Premixed insulin, combination of short and long-acting kinds of the hormone, provides better blood-sugar control in comparison with long-acting insulin alone or oral therapies, a new study finds.
Two types of premixed insulin — premixed human insulin and premixed insulin analogues (human insulin which is genetically engineered), appeared to have the same advantages.
Around 28 percent of type 2 diabetes patients use insulin alone (16 percent) or combined with an oral medication (12 percent) to maintain their blood-glucose levels.
And as the number of type 2 diabetes patient are increasing, awareness on the effectiveness and safety of premixed insulin is even more essential.
Premixed insulin consists of both long and short-acting insulin together in one preparation. These products provide patients more flexibility as to when they eat.
“This is supposed to treat the post-meal sugar and also the blood sugars for eight to 12 hours after injection,” explained Dr. Spyros Mezitis, an endocrinologist and assistant professor of medicine at New York Presbyterian Hospital. “It has more flexibility.”
Patients only need two premix insulin injections: one before breakfast and one before dinner. The first injection take care of breakfast and lunch but disappears by dinner time, then a second injection will cover things until the next morning, explained study lead author Dr. Rehan Qayyum.

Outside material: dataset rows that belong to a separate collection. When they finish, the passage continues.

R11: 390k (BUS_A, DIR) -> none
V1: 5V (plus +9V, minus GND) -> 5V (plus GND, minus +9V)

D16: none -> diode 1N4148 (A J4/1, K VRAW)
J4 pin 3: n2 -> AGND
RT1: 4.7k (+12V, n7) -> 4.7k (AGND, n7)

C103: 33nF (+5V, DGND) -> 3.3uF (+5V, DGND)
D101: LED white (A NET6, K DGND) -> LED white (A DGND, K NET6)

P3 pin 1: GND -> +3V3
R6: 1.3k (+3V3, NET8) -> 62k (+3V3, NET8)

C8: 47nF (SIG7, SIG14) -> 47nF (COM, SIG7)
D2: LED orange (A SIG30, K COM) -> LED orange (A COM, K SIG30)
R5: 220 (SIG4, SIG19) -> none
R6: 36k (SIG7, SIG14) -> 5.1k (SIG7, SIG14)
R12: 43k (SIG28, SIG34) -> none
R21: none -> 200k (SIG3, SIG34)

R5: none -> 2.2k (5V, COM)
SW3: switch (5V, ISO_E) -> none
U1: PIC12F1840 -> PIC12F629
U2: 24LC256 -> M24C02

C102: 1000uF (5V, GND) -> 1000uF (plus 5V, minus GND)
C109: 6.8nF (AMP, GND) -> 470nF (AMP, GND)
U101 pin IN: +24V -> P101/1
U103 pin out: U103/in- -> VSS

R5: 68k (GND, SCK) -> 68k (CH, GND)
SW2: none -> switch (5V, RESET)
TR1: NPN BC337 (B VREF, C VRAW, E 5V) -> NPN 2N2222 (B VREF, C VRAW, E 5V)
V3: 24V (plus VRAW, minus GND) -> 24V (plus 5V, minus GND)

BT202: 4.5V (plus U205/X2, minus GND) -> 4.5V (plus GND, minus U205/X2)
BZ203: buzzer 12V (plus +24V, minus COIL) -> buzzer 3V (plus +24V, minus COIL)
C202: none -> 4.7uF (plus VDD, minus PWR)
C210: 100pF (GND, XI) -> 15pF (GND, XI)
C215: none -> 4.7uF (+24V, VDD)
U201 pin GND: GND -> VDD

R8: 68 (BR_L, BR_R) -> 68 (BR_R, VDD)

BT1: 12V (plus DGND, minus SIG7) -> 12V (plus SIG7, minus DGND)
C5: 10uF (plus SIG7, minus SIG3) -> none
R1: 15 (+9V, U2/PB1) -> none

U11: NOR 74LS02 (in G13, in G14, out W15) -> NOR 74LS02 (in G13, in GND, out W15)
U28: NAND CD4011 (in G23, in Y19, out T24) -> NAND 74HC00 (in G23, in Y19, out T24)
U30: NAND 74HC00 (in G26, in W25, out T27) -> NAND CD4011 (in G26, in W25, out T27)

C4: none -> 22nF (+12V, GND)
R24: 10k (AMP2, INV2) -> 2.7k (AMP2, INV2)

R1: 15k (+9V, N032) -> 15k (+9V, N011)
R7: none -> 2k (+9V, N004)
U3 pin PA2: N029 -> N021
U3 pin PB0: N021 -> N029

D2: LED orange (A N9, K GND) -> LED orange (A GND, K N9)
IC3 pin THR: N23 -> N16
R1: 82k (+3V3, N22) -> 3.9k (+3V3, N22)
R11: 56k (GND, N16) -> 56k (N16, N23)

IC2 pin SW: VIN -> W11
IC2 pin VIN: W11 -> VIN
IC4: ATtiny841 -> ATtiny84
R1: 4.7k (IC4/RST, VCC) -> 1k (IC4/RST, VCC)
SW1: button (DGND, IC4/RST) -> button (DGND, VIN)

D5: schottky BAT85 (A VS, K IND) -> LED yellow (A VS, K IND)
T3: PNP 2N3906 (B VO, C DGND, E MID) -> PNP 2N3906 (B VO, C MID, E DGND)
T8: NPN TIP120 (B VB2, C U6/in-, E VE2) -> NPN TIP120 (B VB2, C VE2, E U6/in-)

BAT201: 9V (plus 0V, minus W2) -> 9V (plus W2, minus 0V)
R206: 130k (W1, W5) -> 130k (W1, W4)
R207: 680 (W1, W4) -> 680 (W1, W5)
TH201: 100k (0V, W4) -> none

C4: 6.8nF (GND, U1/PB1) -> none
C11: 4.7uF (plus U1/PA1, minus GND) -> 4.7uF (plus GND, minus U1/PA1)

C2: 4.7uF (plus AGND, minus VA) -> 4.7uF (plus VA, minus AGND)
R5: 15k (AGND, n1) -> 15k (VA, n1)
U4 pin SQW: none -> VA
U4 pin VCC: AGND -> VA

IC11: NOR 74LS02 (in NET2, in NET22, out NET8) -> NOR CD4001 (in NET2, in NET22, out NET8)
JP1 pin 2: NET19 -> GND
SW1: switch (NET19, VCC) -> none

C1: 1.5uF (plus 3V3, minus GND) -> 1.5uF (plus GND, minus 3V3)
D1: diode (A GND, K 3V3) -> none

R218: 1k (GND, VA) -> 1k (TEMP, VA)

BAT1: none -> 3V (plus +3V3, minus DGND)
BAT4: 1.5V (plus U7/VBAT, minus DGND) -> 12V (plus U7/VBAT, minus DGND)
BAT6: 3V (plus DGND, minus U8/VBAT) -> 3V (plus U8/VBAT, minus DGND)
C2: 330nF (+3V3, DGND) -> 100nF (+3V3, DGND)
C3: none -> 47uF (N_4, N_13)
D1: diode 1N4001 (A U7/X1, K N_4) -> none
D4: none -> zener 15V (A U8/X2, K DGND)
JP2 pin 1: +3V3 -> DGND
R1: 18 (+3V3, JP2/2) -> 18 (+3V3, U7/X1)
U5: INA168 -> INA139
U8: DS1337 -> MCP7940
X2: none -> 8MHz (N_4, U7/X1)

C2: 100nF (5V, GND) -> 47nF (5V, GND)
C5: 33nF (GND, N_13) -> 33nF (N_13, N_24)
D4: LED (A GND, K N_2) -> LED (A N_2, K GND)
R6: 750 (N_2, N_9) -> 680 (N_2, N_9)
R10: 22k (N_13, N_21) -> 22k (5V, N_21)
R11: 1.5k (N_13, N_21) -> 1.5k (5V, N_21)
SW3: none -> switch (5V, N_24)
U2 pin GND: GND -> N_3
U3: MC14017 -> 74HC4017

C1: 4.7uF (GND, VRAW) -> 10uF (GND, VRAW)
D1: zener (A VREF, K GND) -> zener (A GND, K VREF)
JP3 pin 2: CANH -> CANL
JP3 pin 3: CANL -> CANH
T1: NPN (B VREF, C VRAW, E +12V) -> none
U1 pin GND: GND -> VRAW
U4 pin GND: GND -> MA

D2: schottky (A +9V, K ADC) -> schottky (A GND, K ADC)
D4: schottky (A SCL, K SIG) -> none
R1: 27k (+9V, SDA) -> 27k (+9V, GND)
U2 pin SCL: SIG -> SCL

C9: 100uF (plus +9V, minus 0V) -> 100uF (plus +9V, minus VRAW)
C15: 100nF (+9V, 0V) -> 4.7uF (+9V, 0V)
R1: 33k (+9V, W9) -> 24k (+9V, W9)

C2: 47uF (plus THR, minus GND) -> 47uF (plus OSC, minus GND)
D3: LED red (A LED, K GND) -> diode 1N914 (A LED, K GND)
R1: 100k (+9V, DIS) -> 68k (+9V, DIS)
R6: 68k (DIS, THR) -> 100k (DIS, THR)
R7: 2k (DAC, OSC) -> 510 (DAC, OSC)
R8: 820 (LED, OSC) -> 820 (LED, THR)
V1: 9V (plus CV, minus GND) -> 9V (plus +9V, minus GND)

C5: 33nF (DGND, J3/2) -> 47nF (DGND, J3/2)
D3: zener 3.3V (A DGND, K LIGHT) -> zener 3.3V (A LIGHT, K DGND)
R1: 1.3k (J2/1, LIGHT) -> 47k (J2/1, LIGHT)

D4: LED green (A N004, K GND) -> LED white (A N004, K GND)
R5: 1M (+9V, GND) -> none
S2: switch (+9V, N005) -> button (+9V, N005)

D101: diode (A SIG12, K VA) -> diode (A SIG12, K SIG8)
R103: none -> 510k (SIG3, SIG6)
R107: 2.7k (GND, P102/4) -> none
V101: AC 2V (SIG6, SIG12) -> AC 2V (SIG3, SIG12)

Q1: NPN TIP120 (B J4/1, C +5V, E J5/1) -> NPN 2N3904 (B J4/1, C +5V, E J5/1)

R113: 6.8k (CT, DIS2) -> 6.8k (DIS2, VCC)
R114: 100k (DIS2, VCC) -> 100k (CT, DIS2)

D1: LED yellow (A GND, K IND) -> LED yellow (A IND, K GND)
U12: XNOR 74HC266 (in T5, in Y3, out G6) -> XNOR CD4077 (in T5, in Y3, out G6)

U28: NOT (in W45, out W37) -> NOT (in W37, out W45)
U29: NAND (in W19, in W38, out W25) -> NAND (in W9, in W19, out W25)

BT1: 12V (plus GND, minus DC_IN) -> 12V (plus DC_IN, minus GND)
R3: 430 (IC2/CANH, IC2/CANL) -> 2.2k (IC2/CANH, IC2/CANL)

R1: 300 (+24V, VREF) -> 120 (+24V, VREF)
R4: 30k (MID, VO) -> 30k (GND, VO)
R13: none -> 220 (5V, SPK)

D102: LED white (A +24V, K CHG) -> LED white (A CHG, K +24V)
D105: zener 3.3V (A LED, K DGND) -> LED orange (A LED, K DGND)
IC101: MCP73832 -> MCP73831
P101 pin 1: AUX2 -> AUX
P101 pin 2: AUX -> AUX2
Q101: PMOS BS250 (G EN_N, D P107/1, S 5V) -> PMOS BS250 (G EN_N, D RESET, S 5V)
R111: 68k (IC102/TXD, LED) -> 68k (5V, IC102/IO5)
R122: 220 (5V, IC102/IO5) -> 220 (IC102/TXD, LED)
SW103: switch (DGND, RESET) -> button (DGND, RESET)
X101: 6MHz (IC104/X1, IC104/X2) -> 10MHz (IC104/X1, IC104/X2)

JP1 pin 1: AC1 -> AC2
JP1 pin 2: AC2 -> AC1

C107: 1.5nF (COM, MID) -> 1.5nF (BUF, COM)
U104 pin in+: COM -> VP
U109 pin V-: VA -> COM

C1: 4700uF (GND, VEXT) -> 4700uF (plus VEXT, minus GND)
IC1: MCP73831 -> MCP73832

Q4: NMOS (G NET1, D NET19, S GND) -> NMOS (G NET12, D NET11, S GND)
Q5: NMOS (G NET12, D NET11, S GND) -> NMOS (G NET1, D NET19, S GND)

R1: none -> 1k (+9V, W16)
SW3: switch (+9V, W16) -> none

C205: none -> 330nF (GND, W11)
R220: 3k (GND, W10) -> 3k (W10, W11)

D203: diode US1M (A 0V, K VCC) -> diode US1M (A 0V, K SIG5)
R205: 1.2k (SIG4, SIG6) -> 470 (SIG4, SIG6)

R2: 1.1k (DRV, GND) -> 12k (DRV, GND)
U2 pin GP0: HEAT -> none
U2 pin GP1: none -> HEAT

The premixed insulin analogues had also shown better results than long-acting insulin analogues and pills in reducing HbA1c (a blood-sugar control test performed normally after three months) and post-meal glucose levels.
For patients taking oral drugs, whose sugar level is not normal, “premixed analogue is one option that can be looked at instead of titrating up or manipulating these oral diabetic agents,” Qayyum said.